* [Extracted entries]
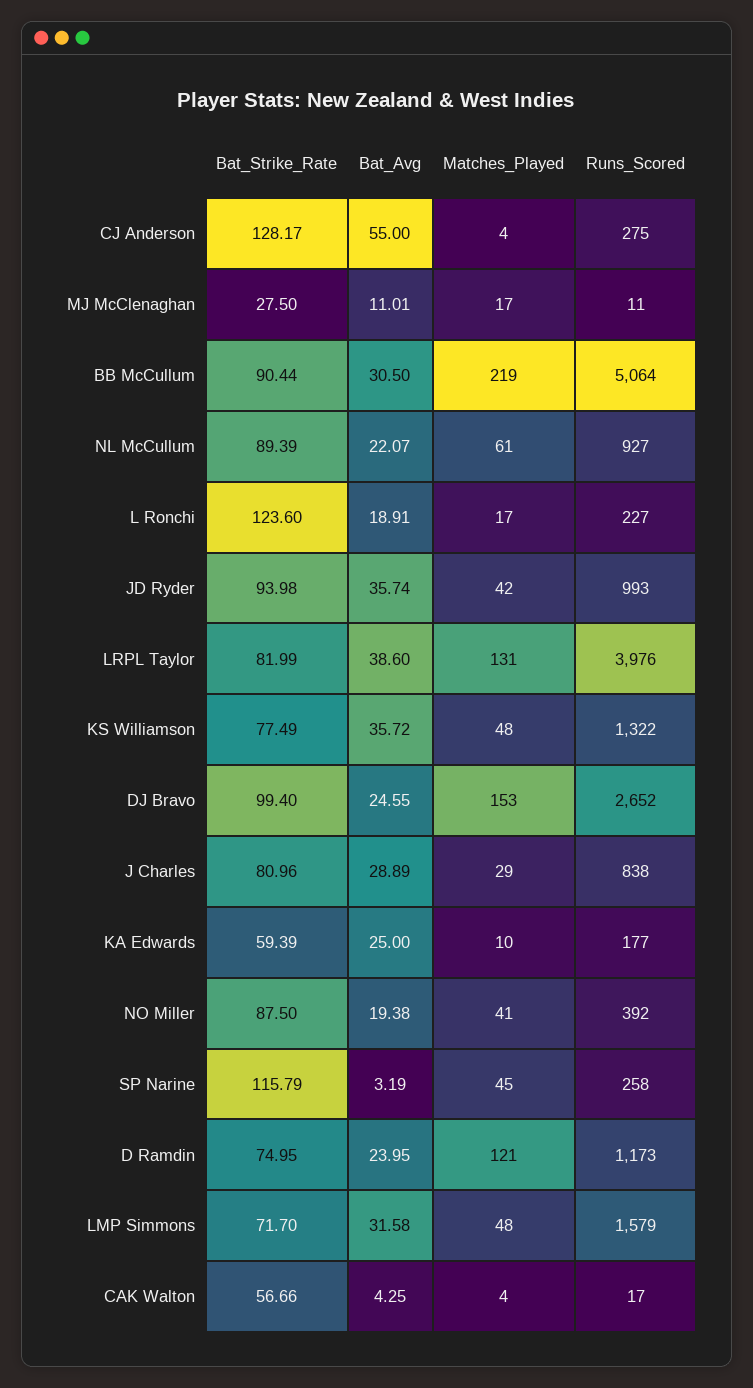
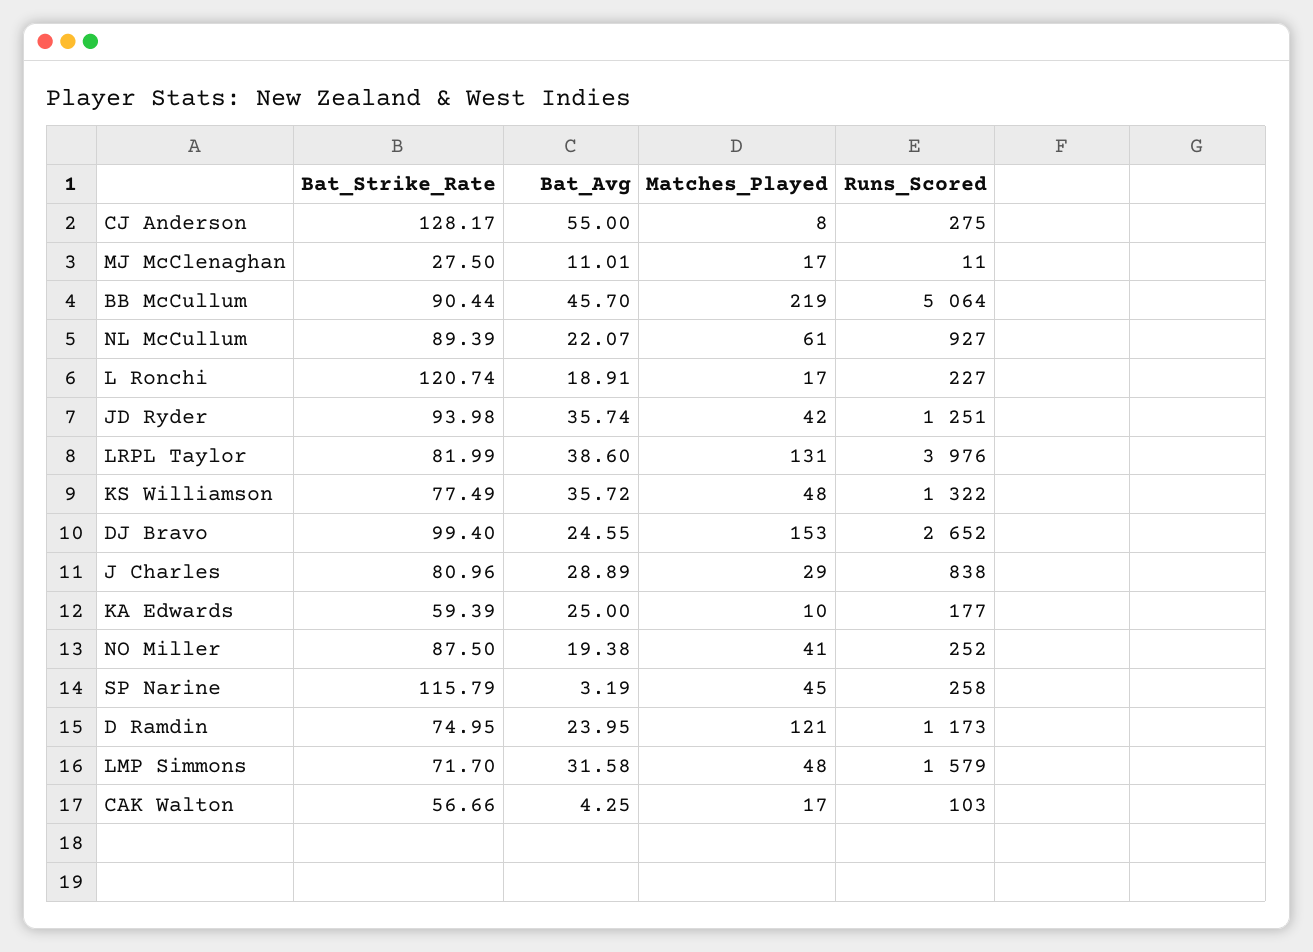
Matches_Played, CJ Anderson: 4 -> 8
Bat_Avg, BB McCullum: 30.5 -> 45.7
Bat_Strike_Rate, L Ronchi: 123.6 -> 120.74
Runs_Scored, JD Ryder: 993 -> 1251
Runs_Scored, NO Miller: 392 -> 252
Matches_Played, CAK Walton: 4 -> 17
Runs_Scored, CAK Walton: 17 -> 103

* [Goal of the exercise] What you return must be the line that contains "Runs_Scored, JD Ryder: 993 -> 1251" followed by every remaining line of the material, all exactly as written and nothing more.

* [Answer below]
Runs_Scored, JD Ryder: 993 -> 1251
Runs_Scored, NO Miller: 392 -> 252
Matches_Played, CAK Walton: 4 -> 17
Runs_Scored, CAK Walton: 17 -> 103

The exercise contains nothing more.